*** DATA UNDER STUDY Section Begins ***
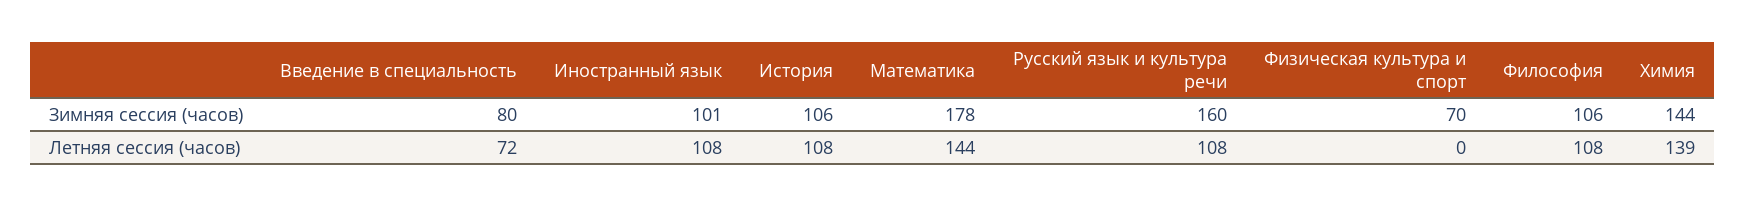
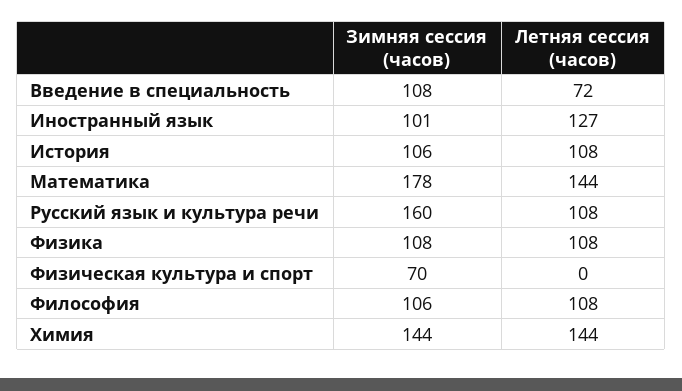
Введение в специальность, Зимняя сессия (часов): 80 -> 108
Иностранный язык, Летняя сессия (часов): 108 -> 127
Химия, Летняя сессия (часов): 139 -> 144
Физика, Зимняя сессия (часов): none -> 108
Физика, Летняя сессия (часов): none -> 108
*** DATA UNDER STUDY Section Ends ***
*** DATA UNDER STUDY Section Begins ***
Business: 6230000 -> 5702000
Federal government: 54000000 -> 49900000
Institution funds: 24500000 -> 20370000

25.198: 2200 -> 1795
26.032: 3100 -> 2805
*** DATA UNDER STUDY Section Ends ***
**EXERCISE:**
Go over the entries above and tally the lines holding "none"; please answer with the number alone.

**EXERCISE SOLUTION:**
2